L’application monitoring di cui sopra registra tutte le interazioni dei clienti con l’applicazione esistente e si colloca nell’ambito del real user monitoring (RUM), offrendo ai team DevOps gli elementi essenziali per porre rimedio velocemente ai problemi nel momento in cui vengono riscontrati. Tuttavia, oltre a mitigare le conseguenze di un malfunzionamento applicativo, il vantaggio dell’application monitoring è che può essere implementato anche prima del rilascio di un’applicazione grazie al synthetic transaction monitoring (STM). Quest’ultimo si avvale di script comportamentali per ricreare le azioni dei potenziali utenti, risolvendo i bug e i rischi di performance non ottimali già in fase di testing. La corretta misurazione delle prestazioni durante lo sviluppo dell’applicazione riduce drasticamente l’effort e i tempi che occorrono in produzione. Il che corrisponde a un aiuto per l’IT Operation che non solo può concentrarsi su questioni a maggior valore, ma può far coincidere l’attività di verifica dei requisiti tecnico-funzionali con le esigenze del business.

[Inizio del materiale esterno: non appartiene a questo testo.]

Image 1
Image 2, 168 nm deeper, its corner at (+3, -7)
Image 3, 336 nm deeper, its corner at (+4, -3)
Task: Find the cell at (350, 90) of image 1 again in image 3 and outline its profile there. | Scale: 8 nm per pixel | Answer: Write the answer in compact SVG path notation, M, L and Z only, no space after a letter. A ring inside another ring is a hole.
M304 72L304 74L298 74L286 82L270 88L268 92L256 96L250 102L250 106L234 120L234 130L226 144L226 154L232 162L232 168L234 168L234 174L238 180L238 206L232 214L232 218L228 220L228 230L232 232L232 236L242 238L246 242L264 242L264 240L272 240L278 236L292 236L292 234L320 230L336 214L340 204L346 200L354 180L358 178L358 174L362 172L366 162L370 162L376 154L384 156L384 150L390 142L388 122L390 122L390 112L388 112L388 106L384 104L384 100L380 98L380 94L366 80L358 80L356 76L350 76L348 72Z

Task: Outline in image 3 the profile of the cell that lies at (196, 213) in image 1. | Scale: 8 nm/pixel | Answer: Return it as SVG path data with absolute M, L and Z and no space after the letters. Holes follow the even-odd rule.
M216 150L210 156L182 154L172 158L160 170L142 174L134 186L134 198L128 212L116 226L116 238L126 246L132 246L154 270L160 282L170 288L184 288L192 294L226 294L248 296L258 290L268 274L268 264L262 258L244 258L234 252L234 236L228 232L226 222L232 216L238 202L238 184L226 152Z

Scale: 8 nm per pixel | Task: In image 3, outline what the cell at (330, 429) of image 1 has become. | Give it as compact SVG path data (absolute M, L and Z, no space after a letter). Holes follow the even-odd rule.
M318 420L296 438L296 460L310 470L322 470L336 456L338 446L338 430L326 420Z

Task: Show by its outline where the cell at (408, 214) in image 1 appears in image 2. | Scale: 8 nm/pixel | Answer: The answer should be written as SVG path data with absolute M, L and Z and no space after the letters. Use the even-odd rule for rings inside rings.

Il panorama dei vendor di soluzioni per l’application monitoring è variegato. Gartner, per esempio, nel suo Magic Quadrant dedicato ai tool APM ne elenca alcuni che, però, non esauriscono le possibilità offerte dal mercato. Affinché, perciò, la scelta possa ricadere su quello o quelli più in linea con il reale fabbisogno dell’azienda, è opportuno rivolgersi a un partner che la affianchi lungo il processo decisionale. In questo modo la selezione avverrà dopo un accurato assessment che accompagni l’organizzazione nel selezionare il prodotto open source o di classe enterprise che meglio si sposa con la situazione specifica di partenza e con gli obiettivi di visibilità che si intendono raggiungere. L’application monitoring, infatti, può essere aggiunto a quello infrastrutturale e dotare l’IT di un’unica piattaforma di controllo, può prevedere o meno degli agent-push o, ancora, per quanti dispongono di applicazioni cloud native, può trovare nella metodologia AIOps (Artificial Intelligence for IT Operations) la risposta migliore. L’importante è che sia agganciato saldamente al business dell’impresa.